Jeanne envoya une invitation à sa tante Madeleine et à son mari. Ils arrivèrent plus tôt que prévu, heureux de pouvoir l’aider dans les préparatifs. Un soir, on sonna à la porte.
« Oh, le trajet en train m’a paru interminable », soupira Madeleine en la prenant dans ses bras.
Ils firent la connaissance d’Adrien, qui s’éclipsa rapidement pour laisser Jeanne parler avec sa famille.
« Tante Madeleine, j’ai retrouvé mon père… enfin, c’est Adrien qui l’a retrouvé. »
« Comment s’appelle-t-il ? »
« Marc Delorme. Delorme, c’est aussi mon deuxième nom. »
Madeleine échangea avec son mari un regard inquiet.
« Oh non… » murmura-t-elle.
« Qu’est-ce qu’il y a ? »
« Ton père ne s’appelle pas Marc. Il s’appelle Étienne… Étienne Caron. Sur ton acte de naissance, aucun père n’est mentionné. C’est ta mère qui a inventé ce deuxième nom. Jeanne, je sais tout. Elle ne voulait pas que tu l’apprennes. Ton père est Étienne Caron, le directeur du département de piano au Conservatoire. »
« Étienne Caron ? Mon professeur de piano ? Alors qui est Marc Delorme ? »
« C’est ce que nous devons demander à Adrien. Pourquoi toute cette mise en scène ? As-tu déjà fait valoir ton héritage ? Cela va bientôt faire six mois qu’Hélène est partie. »
« Pas encore. Je pensais seulement à l’appartement… »
« Mon Dieu, Jeanne, tu es d’une innocence terrible. Tes grands-parents avaient de l’argent. Ces tableaux valent une fortune. Ta mère avait un compte très bien garni. Et comme nous n’avons pas d’enfants, tu es aussi notre héritière. »
Jeanne annula le mariage. Elle n’avait jamais pensé à l’argent, pas une seule fois, mais désormais elle comprenait pourquoi Adrien avait voulu aller si vite.
« Tante Madeleine, est-ce qu’Étienne Caron sait que j’existe ? »
« Non. Sa mère lui avait arrangé un mariage, et c’est ainsi qu’elle l’a séparé de ta mère. Hélène n’a su qu’elle était enceinte qu’après leur rupture. Étienne a épousé une autre femme, persuadé qu’Hélène avait refait sa vie. Elle ne lui a jamais rien dit. »

Le soir même, Adrien reçut le choc qu’il méritait. Jeanne avait préparé ses affaires. Madeleine et son mari étaient présents. Il ne protesta pas. Il comprit qu’il avait été démasqué et quitta l’appartement sans un mot de plus.
« Je me sens soulagée », reconnut Jeanne. « Quelque chose, chez Adrien, m’a toujours semblé faux. »

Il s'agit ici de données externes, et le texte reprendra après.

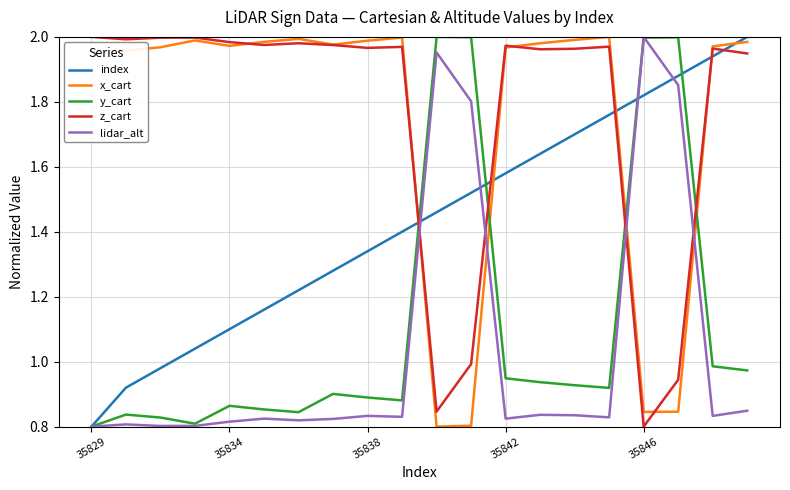

True or false: lidar_alt and z_cart cross at least once.

True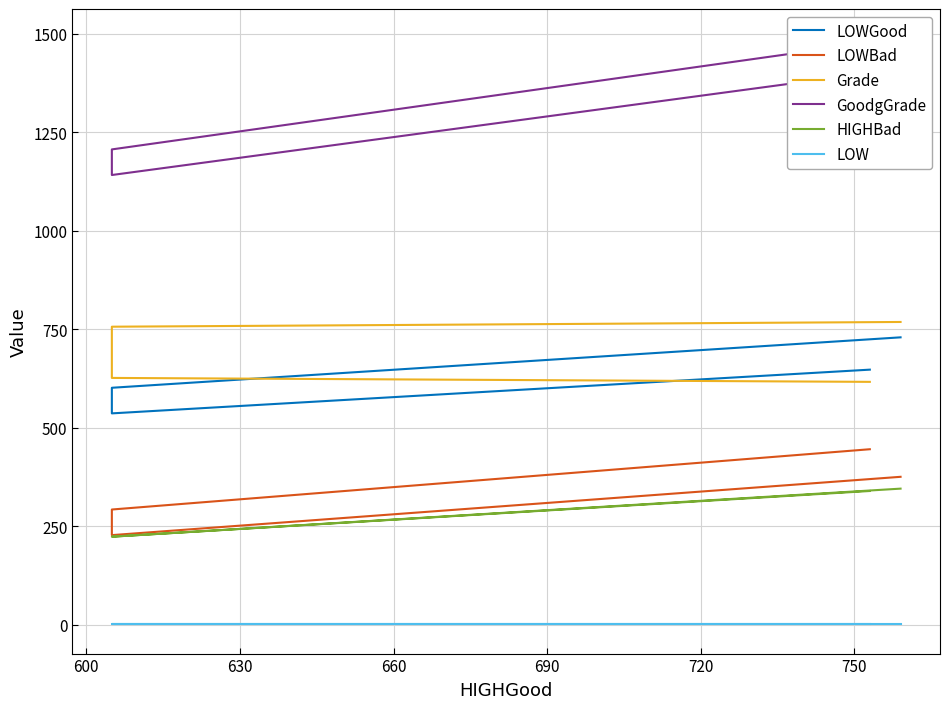

What are all the series names shown in the legend?

LOWGood, LOWBad, Grade, GoodgGrade, HIGHBad, LOW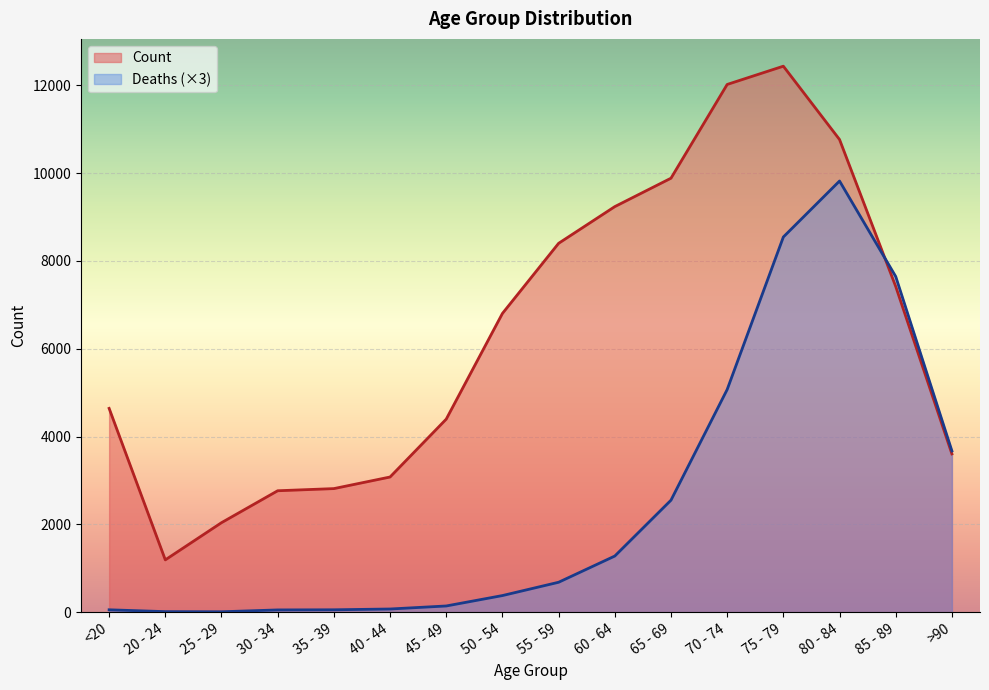

What is the sum of the Deaths values at 50 - 54 and >90?

4050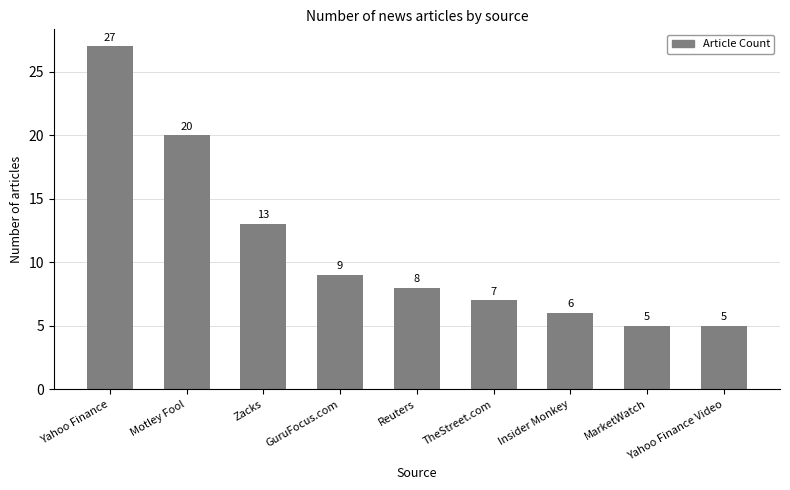

What position from the right is MarketWatch?

2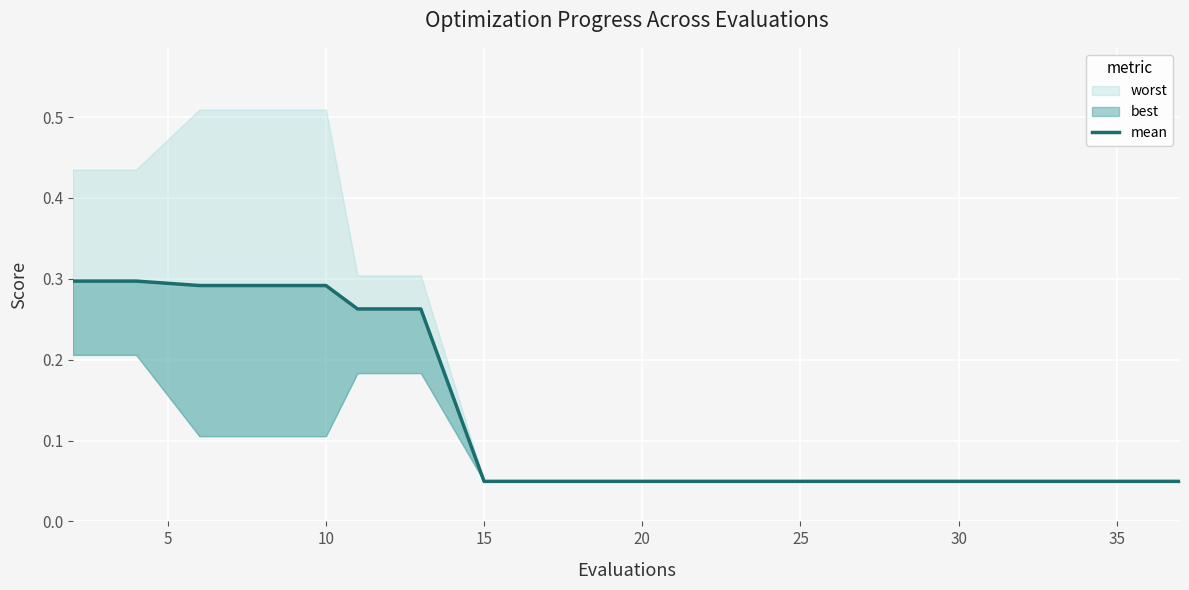

Where is the data nearest to the value 0?

15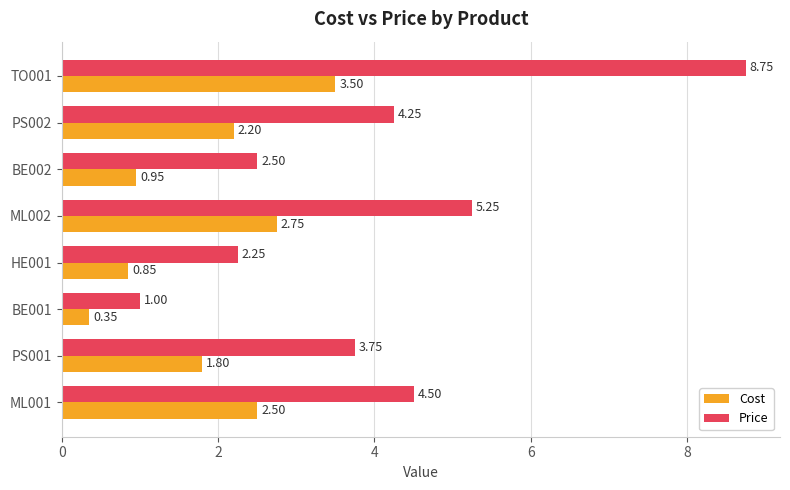

What is the difference between the second highest and second lowest values in the Price series?

3.0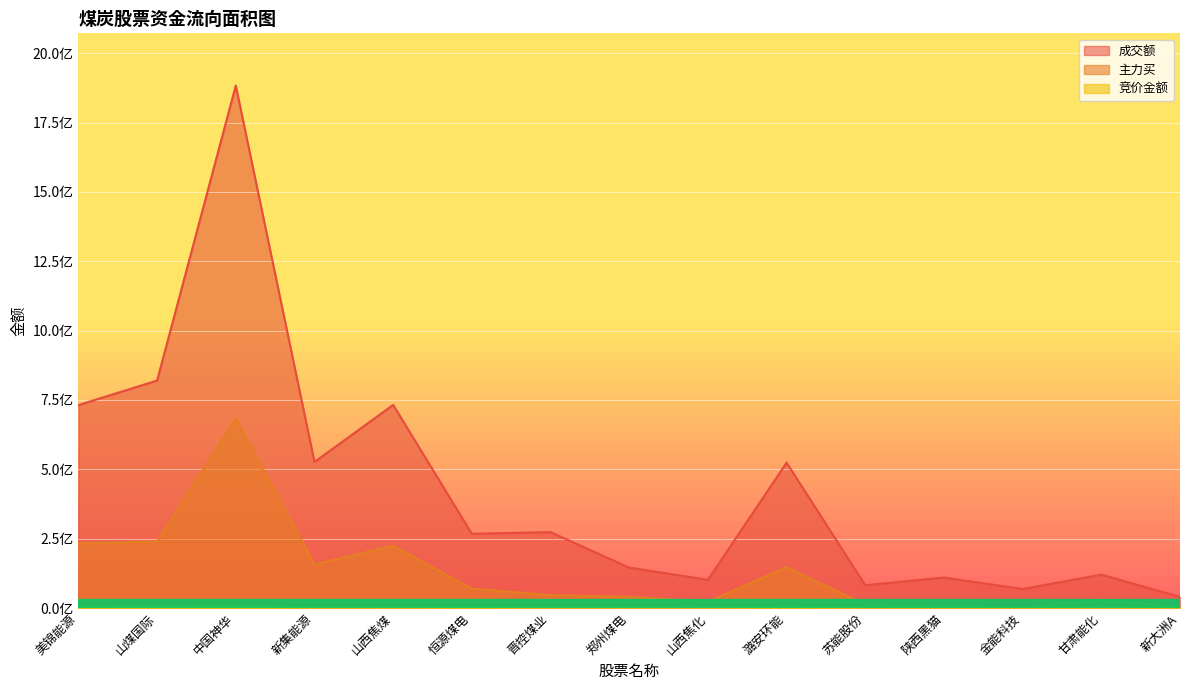

Which has a higher value, 苏能股份 or 美锦能源?

美锦能源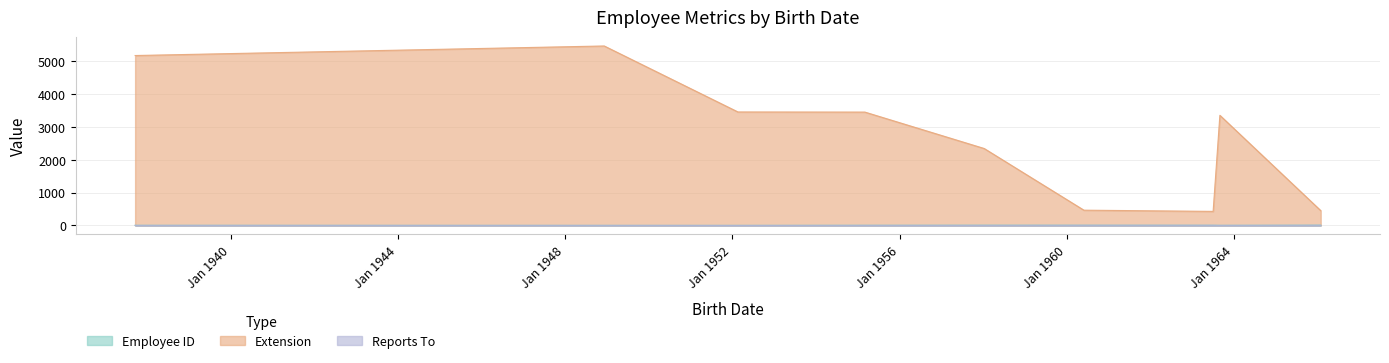

How many data points in Extension are above 3355?

4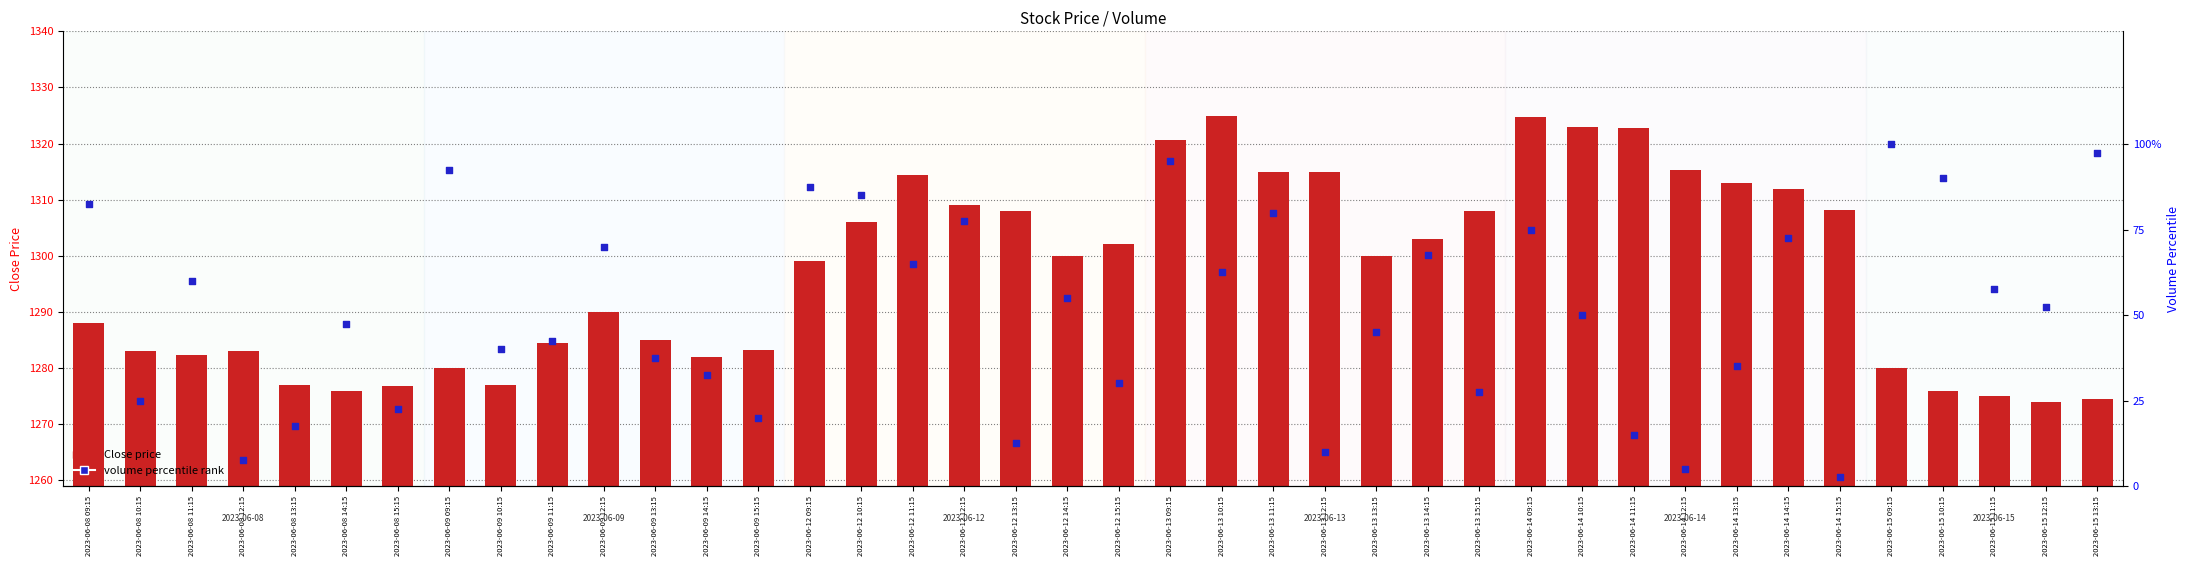

Which series has the largest Y range (max minus min)?

volume percentile rank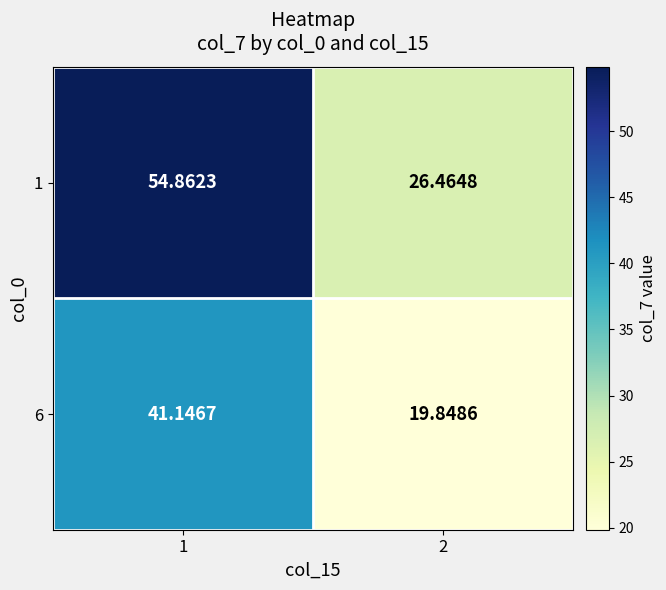

Which series has the largest total across all categories?

1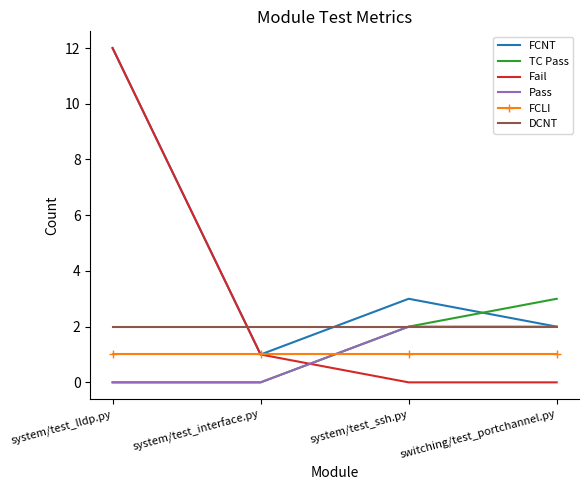

What is the difference between the maximum and minimum values in the Pass series?

2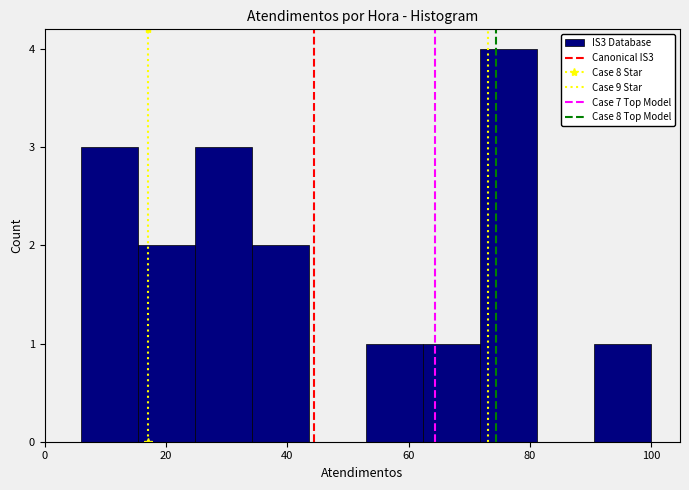

How tall is the bar that spans 34.2 to 43.6 on the x-axis? Neither the bar edges nor the heights are printed on the chart, so give them approximately, as read against the axes.

2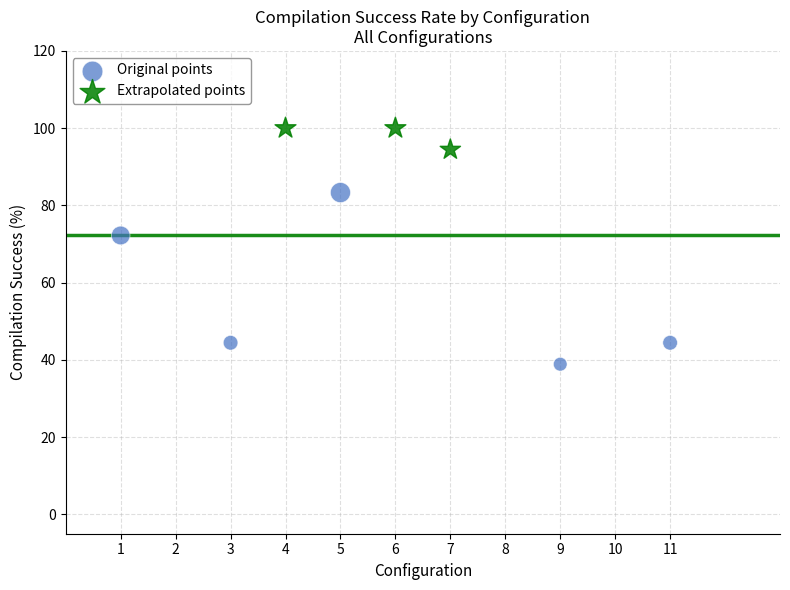

Which series reaches the minimum Y coordinate?

Original points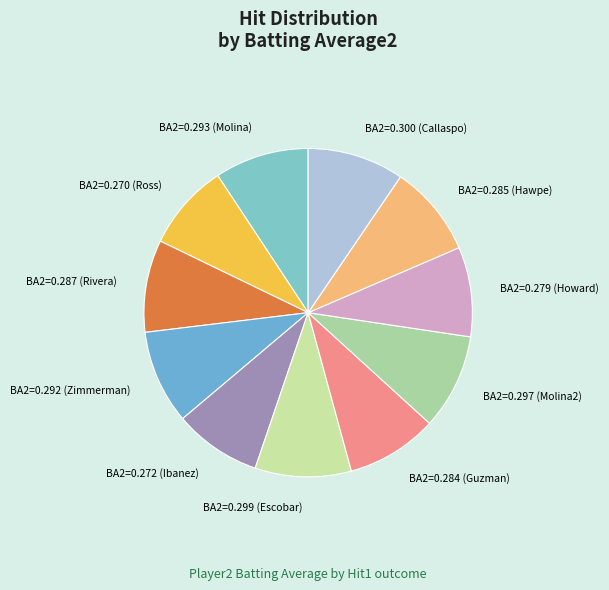

Approximately how many times larger is the value at BA2=0.292 (Zimmerman) compared to BA2=0.272 (Ibanez)?

1.1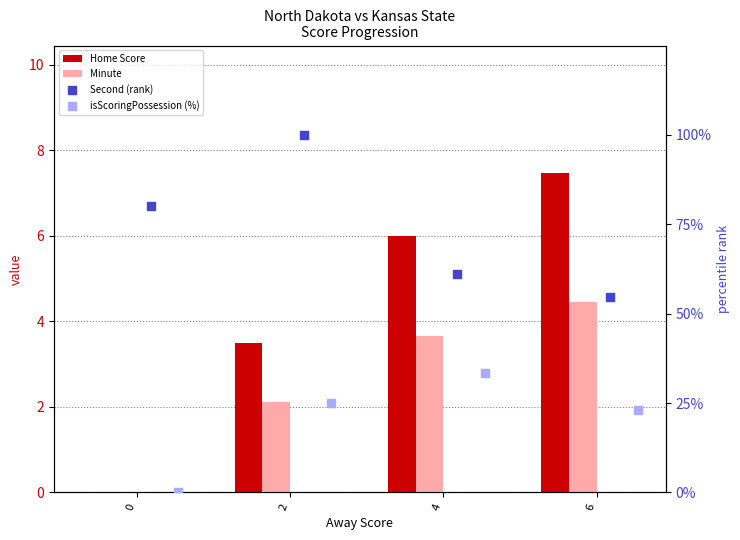

At which category is the sum across all series the highest?

2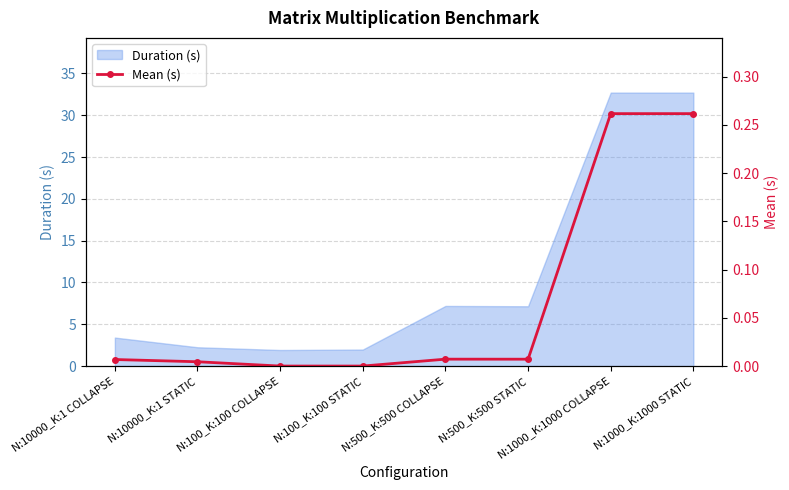

How many lines are shown in the chart?

1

Le lendemain, Madeleine l’accueillit avec une nouvelle inattendue.
« Nous aurons un invité ce soir. »
« Qui encore ? »
« Tu verras. »
Lorsque la sonnette retentit, Madeleine alla ouvrir et revint avec Étienne Caron.
« Mon Dieu… tu me ressembles tellement », murmura le professeur en tendant les bras vers elle. « Pardonne-moi, Jeanne. Je n’ai jamais su. »

Ils parlèrent jusque tard dans la nuit. Jeanne apprit qu’elle avait un demi-frère, militaire et affecté à l’étranger.
« Toi seule as hérité de mon amour pour la musique », lui dit Étienne avec chaleur. « Je suis si fier de toi. »
« Maintenant, je sais d’où ça vient », répondit Jeanne en riant doucement.
Avec le temps, elle se rapprocha de son père, de son épouse, et même de son demi-frère lorsqu’il revenait en permission.
Un an plus tard, Jeanne épousa Nicolas, le fils d’un vieil ami d’Étienne. Il enseignait l’économie à l’université et était tombé amoureux d’elle dès leur première rencontre.
Madeleine et son mari assistèrent au mariage, heureux de la voir auprès de Nicolas, un homme stable, droit et fiable.
Au bout du compte, Jeanne comprit que la vérité, même lorsqu’elle blesse, reste bien plus douce que le mensonge. La famille, qu’on la retrouve ou qu’on la reçoive en héritage, était la seule vraie fortune.